DOCUMENT EXCERPT —
I’ve read about using flywheels as storage devices. They could be made cheaply, have a massive weight for efficiency and storage capacity. It’s something worth exploring and once up to rotational velocity, it wouldn’t take much to keep it there until the sun goes down.

Been reading about this technology for 40 years now. Very little progress. It is a great example of something that works well in the lab, but has difficulty in the field.

In the end, it is mechanical. Bearings and supports fail. Exotic bearings (think, maglev) are, well, still too exotic. Failures of the rotating mass hold great danger. It is not portable in a car, etc.

Maybe they can make it work someday. We'll see.
 
An old friend and I recently shared a long car ride. He's a materials engineer, I'm a software engineer. We both had a long discussion on our respective past careers (both retired, we were on a volunteer gig).

TASK REQUIREMENTS —
a. For each statement about the flywheel discussion, answer yes or no depending on whether it agrees with the text, and quote the exact words that decide it. (i) One commenter has been reading about flywheel technology for 40 years. (ii) Exotic bearings such as maglev are described as ready for everyday use. (iii) The old friend on the car ride is a software engineer.
b. Carry the flywheel discussion forward from its last sentence.
The data that comes next has nothing to do with the flywheel discussion.

PROVIDED DATA —
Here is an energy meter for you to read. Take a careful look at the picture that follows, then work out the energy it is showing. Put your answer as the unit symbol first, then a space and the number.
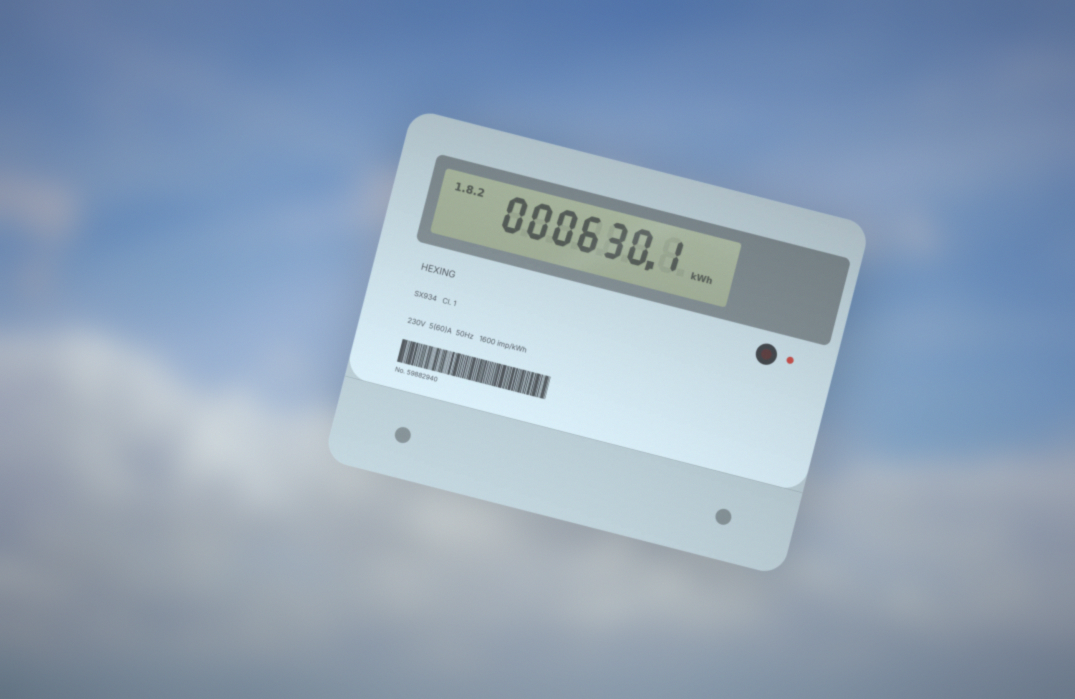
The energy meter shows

OUTPUTS IN ORDER —
a.
(i) Yes: "Been reading about this technology for 40 years now."
(ii) No: "Exotic bearings (think, maglev) are, well, still too exotic."
(iii) No: "He's a materials engineer, I'm a software engineer."

b.
The one thing that kept coming up was how applying research and lab products to the real world is so damn difficult. That is an engineer's job, after all. We shared frustrations of schedule and budget pressures. Despite our completely different disciplines, we shared this one foundational issue of engineering.

That's the thing. This stuff (new storage ideas) can and will happen. But can it be safe, economical, reliable, and manufacturable? Lab demos do not the real world make.
 
Regarding flywheel energy storage, Wikipedia has this article summarizing the various experimental applications. Most were for special applications, such as hybrid cars to recover and reuse energy which would have been lost during braking. Needless to say, most of these have been fulfilled more easily with lithium batteries.

See: https://en.wikipedia.org/wiki/Flywheel_energy_storage.

Most of the experiments were for smaller-scale and special applications, which require storing and discharging energy at a high power, but in periodic pulses. The examples include rail guns, catapults on aircraft carriers, testing equipments for labs testing circuit breakers, etc...

But for storing energy for long-term usage such as storing solar energy for use overnight, one can imagine that scaling up to a flywheel capable of storing GWh's is going to be a daunting task, not including consideration for catastrophic failures of the bearings.

I am surprised to learn of the following project for grid energy storage. The 80 MWh capacity is large enough to be exciting. This is more interesting than a lithium battery of the same capacity. :)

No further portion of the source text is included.